» Assigned task
Each entry is to be repeated word for word, and the images are to be dropped.

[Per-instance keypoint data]
---*---
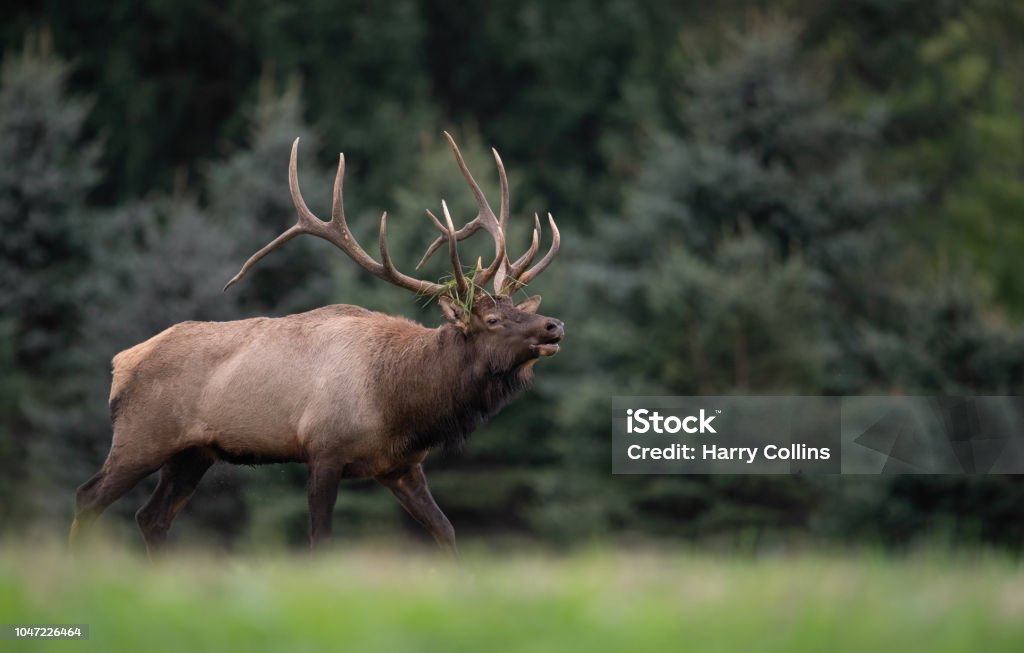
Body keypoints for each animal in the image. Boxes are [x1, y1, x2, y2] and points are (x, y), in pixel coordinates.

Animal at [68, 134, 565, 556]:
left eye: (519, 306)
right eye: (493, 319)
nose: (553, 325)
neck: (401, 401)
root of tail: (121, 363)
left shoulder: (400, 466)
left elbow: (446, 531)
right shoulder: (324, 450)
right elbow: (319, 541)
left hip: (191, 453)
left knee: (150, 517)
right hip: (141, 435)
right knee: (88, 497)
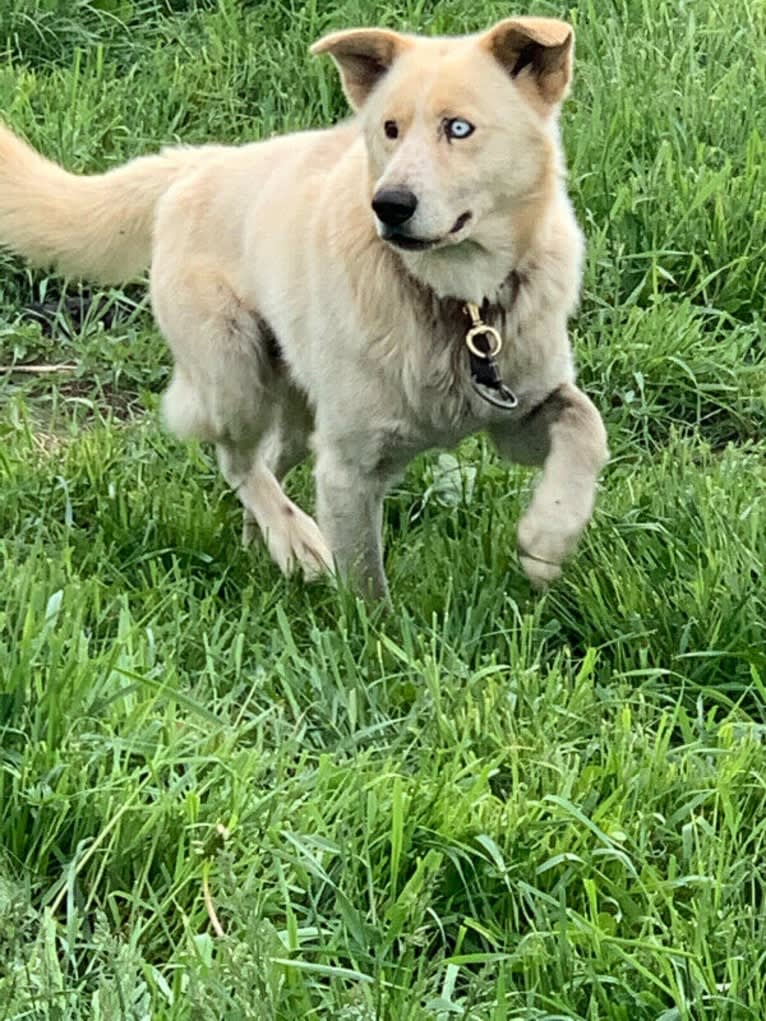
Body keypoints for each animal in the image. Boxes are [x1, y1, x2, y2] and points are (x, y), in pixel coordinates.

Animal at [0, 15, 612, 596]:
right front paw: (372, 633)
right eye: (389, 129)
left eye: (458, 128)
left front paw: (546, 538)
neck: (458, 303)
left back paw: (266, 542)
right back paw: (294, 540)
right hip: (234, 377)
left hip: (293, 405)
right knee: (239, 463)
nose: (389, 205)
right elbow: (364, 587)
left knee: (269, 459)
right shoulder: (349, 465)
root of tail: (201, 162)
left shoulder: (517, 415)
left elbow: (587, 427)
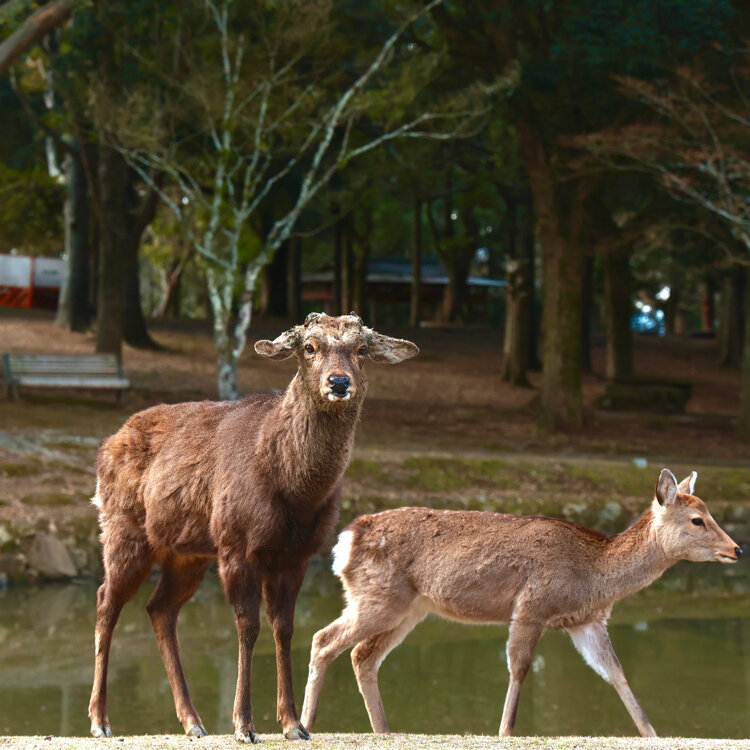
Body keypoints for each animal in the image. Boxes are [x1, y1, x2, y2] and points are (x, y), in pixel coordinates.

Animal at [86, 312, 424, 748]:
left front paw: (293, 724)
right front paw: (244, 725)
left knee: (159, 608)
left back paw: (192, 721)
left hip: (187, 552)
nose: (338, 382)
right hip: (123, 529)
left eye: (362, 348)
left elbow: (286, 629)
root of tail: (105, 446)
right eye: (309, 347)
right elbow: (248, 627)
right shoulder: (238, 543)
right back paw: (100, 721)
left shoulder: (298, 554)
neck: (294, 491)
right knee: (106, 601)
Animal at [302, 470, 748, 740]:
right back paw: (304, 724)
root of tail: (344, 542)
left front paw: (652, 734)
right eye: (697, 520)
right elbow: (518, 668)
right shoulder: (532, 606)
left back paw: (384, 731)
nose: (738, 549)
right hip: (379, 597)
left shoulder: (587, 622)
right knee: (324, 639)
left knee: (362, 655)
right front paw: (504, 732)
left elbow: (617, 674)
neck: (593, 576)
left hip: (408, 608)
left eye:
---*---
» Task solution
Body keypoints for each animal in the image. Boxes are [x1, y1, x2, y2] and points are (x, y), in pixel coordinates.

Animal at [68, 134, 565, 556]:
left eye: (519, 306)
right eye: (493, 319)
nose: (553, 325)
neck: (401, 401)
root of tail: (121, 363)
left shoulder: (400, 466)
left elbow: (446, 531)
right shoulder: (324, 450)
right elbow: (319, 541)
left hip: (191, 453)
left knee: (150, 517)
right hip: (141, 435)
right knee: (88, 497)
Body keypoints for each animal in the image. Boxes are [x1, y1, x2, y2] and points are (x, y), in pixel coordinates.

Animal at [0, 15, 612, 596]:
right front paw: (372, 633)
right eye: (389, 129)
left eye: (458, 128)
left front paw: (546, 538)
neck: (458, 303)
left back paw: (266, 542)
right back paw: (294, 540)
right hip: (234, 377)
left hip: (293, 405)
right knee: (239, 463)
nose: (389, 205)
right elbow: (364, 587)
left knee: (269, 459)
right shoulder: (349, 465)
root of tail: (201, 162)
left shoulder: (517, 415)
left elbow: (587, 427)
Body keypoints for each animal in the image. Boxes are [x1, y1, x2, y2] and points are (x, y), in pixel coordinates.

Animal at [86, 312, 424, 748]:
left front paw: (293, 724)
right front paw: (244, 725)
left knee: (159, 608)
left back paw: (192, 721)
left hip: (187, 552)
nose: (338, 382)
right hip: (123, 529)
left eye: (362, 348)
left elbow: (286, 629)
root of tail: (105, 446)
right eye: (309, 347)
right elbow: (248, 627)
right shoulder: (238, 543)
right back paw: (100, 721)
left shoulder: (298, 554)
neck: (294, 491)
right knee: (106, 601)
Animal at [302, 470, 748, 740]:
right back paw: (304, 724)
root of tail: (344, 542)
left front paw: (652, 734)
right eye: (697, 520)
right elbow: (518, 668)
right shoulder: (532, 606)
left back paw: (384, 731)
nose: (738, 549)
right hip: (379, 597)
left shoulder: (587, 622)
right knee: (324, 639)
left knee: (362, 655)
right front paw: (504, 732)
left elbow: (617, 674)
neck: (593, 576)
left hip: (408, 608)
left eye:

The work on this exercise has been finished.